▶ **THE DATA**
☆ ☆ ☆
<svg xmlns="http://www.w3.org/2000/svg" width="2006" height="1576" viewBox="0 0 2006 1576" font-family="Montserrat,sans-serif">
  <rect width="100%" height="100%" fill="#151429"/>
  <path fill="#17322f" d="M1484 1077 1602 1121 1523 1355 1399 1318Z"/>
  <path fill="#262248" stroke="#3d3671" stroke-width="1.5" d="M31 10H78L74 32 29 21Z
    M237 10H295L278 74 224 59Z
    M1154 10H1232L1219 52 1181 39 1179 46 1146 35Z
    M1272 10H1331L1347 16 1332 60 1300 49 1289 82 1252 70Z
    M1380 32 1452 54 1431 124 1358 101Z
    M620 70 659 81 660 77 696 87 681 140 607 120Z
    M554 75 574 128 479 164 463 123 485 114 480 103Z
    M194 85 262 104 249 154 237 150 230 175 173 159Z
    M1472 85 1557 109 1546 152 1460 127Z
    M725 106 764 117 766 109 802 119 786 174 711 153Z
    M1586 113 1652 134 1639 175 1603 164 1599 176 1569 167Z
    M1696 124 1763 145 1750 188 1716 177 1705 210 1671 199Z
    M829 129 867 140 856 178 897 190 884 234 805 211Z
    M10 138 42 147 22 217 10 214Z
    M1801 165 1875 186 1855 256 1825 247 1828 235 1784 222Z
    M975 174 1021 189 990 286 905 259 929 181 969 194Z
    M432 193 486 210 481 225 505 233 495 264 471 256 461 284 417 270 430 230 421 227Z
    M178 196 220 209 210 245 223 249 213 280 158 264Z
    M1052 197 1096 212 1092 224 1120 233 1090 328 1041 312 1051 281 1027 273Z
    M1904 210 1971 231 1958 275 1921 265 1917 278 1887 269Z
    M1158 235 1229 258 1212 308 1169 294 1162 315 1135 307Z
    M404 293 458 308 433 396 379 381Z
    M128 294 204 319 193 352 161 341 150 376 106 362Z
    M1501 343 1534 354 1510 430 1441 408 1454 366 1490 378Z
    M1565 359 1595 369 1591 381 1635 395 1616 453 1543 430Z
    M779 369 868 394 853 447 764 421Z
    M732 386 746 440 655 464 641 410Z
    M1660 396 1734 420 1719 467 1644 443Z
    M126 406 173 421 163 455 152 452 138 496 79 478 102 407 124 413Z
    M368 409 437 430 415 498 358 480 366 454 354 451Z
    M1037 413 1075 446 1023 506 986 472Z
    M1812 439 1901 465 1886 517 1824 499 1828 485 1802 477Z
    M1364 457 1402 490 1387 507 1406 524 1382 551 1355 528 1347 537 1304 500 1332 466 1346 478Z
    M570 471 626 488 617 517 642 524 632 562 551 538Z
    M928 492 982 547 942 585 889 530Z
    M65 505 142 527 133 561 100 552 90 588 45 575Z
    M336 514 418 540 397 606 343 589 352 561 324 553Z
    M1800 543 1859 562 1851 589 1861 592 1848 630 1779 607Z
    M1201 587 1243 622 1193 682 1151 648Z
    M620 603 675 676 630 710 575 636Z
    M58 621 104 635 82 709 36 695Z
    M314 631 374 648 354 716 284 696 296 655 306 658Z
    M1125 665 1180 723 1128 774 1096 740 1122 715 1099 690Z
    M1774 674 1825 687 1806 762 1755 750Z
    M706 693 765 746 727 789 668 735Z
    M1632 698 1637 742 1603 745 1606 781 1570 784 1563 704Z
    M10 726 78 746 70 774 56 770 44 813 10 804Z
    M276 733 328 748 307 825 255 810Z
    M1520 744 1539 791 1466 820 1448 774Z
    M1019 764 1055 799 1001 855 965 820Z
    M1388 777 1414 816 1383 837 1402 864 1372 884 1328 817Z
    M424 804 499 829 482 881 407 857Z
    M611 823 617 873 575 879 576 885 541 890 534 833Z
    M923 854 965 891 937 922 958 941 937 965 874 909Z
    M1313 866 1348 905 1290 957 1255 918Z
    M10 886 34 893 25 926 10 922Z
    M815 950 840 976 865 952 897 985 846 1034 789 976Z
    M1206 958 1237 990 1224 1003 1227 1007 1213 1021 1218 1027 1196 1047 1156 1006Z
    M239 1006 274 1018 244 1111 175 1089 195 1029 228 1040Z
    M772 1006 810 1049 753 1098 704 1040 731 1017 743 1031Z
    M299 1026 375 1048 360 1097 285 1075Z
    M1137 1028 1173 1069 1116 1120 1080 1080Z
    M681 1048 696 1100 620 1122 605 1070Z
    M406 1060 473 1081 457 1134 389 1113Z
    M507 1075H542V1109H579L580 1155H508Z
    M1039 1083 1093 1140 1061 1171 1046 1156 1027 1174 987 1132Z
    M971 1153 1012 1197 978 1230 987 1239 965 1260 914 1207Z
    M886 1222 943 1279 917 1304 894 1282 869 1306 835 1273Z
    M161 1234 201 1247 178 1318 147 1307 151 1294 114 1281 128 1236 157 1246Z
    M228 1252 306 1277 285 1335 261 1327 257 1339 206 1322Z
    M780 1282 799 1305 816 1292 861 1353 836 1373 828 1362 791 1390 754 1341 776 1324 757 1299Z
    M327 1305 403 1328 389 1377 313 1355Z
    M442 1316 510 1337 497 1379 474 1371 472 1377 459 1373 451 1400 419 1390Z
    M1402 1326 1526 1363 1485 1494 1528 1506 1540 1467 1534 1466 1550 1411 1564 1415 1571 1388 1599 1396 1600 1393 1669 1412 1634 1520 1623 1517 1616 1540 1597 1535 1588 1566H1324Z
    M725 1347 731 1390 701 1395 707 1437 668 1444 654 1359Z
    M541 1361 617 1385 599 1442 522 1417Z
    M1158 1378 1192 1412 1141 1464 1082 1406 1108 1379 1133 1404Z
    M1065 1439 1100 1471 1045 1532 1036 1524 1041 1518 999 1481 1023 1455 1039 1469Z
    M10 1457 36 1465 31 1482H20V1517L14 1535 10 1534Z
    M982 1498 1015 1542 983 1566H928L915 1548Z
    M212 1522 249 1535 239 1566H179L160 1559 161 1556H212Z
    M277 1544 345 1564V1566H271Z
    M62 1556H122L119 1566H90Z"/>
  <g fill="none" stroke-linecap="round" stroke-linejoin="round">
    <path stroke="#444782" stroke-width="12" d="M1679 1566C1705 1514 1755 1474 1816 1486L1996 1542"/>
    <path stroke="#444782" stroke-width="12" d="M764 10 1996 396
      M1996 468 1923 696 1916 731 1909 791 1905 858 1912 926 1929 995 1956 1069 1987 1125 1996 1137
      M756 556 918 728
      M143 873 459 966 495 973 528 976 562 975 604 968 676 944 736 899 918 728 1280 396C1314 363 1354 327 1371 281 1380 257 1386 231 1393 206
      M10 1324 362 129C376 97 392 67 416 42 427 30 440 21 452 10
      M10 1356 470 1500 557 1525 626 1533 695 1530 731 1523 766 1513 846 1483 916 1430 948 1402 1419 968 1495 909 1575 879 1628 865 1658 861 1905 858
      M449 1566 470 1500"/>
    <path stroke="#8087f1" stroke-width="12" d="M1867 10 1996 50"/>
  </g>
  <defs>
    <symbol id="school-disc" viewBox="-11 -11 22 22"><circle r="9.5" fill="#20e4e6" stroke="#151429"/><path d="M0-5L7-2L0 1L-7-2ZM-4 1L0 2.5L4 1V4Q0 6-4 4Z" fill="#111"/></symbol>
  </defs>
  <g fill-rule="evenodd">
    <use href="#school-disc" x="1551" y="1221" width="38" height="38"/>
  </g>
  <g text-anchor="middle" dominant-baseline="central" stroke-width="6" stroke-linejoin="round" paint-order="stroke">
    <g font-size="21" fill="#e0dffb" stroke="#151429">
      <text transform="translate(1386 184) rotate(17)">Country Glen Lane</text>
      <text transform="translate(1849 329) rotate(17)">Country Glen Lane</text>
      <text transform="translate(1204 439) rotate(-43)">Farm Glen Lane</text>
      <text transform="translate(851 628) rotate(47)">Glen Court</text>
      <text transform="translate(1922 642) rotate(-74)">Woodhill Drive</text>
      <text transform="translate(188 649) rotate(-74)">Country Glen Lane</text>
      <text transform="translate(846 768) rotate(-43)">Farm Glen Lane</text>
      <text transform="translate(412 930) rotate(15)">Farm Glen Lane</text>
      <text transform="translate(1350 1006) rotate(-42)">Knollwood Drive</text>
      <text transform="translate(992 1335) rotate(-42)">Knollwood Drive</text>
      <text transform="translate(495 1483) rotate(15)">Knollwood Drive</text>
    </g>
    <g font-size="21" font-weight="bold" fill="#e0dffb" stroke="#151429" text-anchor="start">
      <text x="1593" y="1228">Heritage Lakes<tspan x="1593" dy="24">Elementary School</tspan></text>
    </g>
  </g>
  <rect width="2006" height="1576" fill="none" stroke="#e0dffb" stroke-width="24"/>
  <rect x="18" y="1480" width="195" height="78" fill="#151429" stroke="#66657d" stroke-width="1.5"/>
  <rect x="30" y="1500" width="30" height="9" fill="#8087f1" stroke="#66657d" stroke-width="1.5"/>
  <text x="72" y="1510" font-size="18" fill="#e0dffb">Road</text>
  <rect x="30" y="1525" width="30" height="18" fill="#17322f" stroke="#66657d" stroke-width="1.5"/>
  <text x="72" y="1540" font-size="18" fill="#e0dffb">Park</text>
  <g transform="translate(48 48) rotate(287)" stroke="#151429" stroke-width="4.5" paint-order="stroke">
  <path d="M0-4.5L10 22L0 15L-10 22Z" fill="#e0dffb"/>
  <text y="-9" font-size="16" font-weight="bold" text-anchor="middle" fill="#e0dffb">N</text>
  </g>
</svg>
☆ ☆ ☆
Take every line from the listing above that includes the word "middle" and copy it.

  <g text-anchor="middle" dominant-baseline="central" stroke-width="6" stroke-linejoin="round" paint-order="stroke">
  <text y="-9" font-size="16" font-weight="bold" text-anchor="middle" fill="#e0dffb">N</text>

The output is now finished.